Eisenhower decía que el liderazgo era el arte de hacer que los demás hagan algo y, encima, quieran hacerlo. De la misma manera, la mejor coordinación en las burocracias profesionales surge de manera espontánea y voluntaria. Así, el café matinal supone para los letrados un instrumento de unificación de doctrina mejor que el propio Tribunal Supremo. Los médicos alternan los comentarios sobre historias clínicas con las últimas demandas judiciales. En la Administración, los interventores toman café con los gestores y facilitan «atajos» a los problemas cotidianos. Los de personal con los de contabilidad. Los de recaudación con los de liquidación. ¡Cuántas soluciones encontradas en la barra del bar, esperando la tortilla!

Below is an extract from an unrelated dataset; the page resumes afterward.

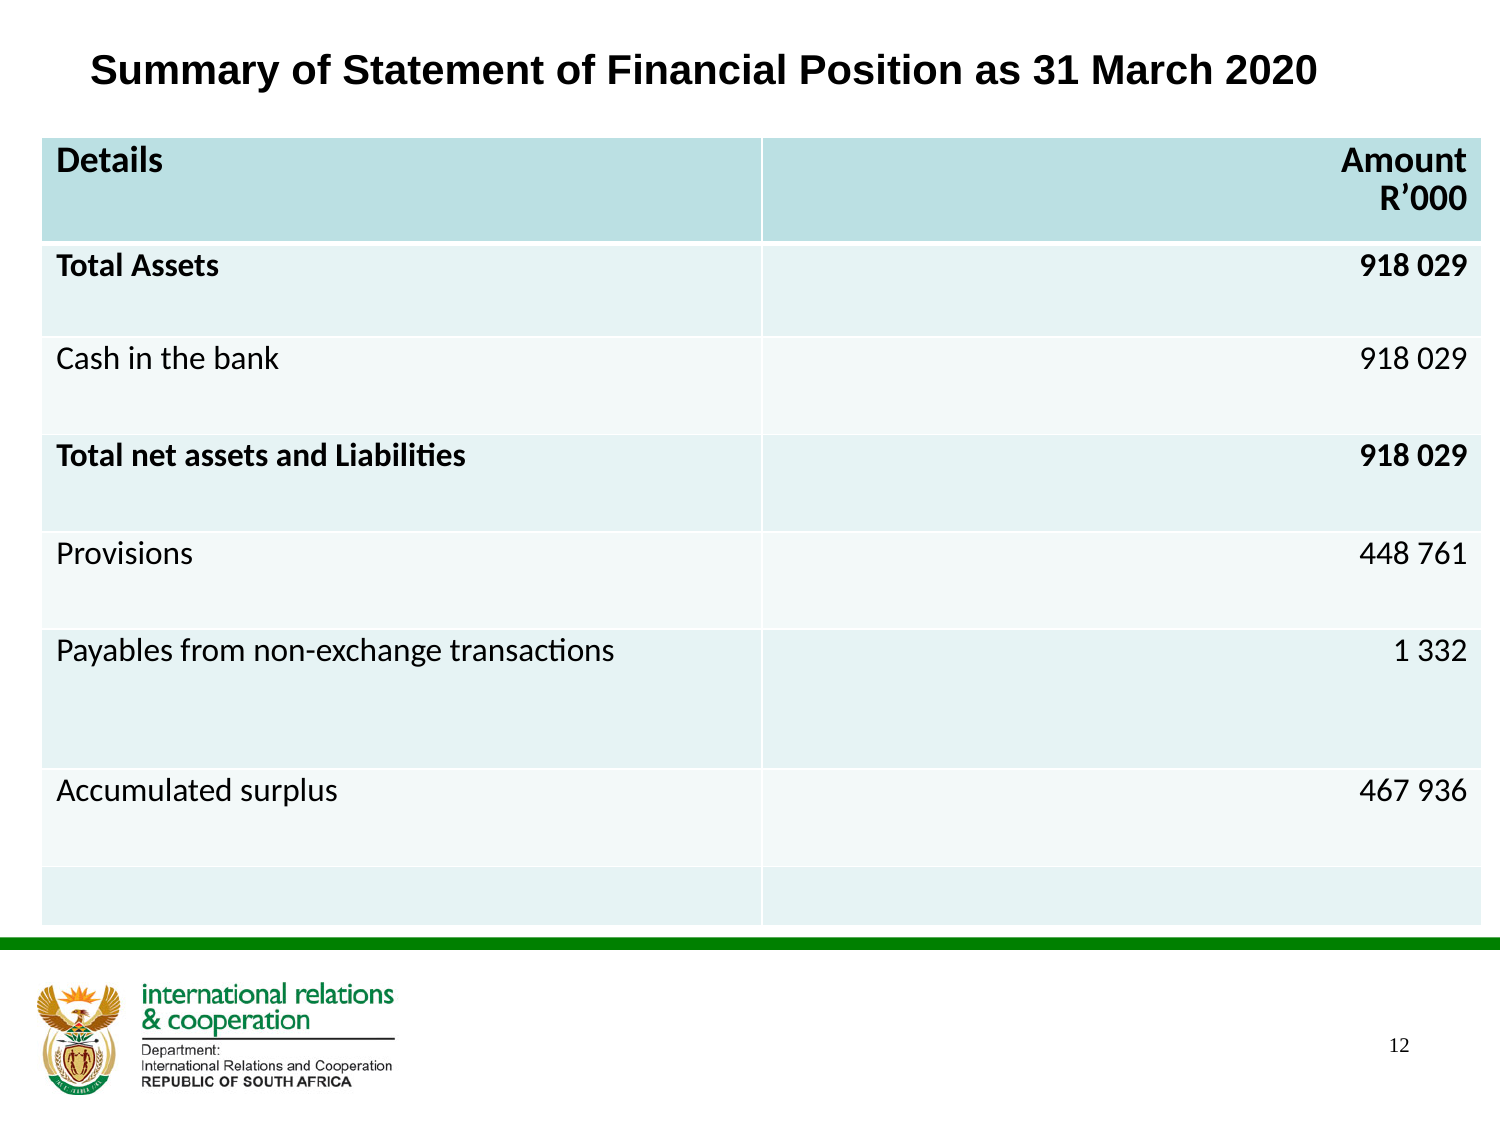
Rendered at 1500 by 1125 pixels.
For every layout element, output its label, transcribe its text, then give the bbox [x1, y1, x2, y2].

El café de la mañana fomenta las alianzas, por la tendencia natural a perpetuar los acompañantes. Los demás saben dónde está cada uno dentro de los clanes administrativos por su agrupación en ese descanso, clara manifestación de afinidades al margen de sistemas de autoridad institucional. El afable ingeniero gijonés Campomanes, hoy jubilado, solía presumir de ser el único catedrático de la Universidad de Oviedo que todos los días tomaba café con otro catedrático de su misma asignatura; un hecho que, decía, era insólito.

Por todo esto, el profesor Henry Mintzberg, que escribe prolíficamente sobre gestión y estrategia de negocios e, inexplicablemente, aún no es premio Nobel, valora la organización informal como inevitable proveedora de información e integración, ajena a la estructura formal. Aunque ahora el correo electrónico hace redes infinitas, durante el café los funcionarios resumen las últimas normas del «Boletín Oficial» o la suerte del proyecto de nueva plantilla. Además, si no vas a desayunar no te enteras y «no sabes lo que se cuece».

Aunque internet representa cada vez mejor el mundo real, todavía no ha resuelto la percepción de las fragancias ni los apretujones al tomar posiciones en la barra del café.

Antonio Arias Rodríguez es síndico de cuentas del Principado de Asturias.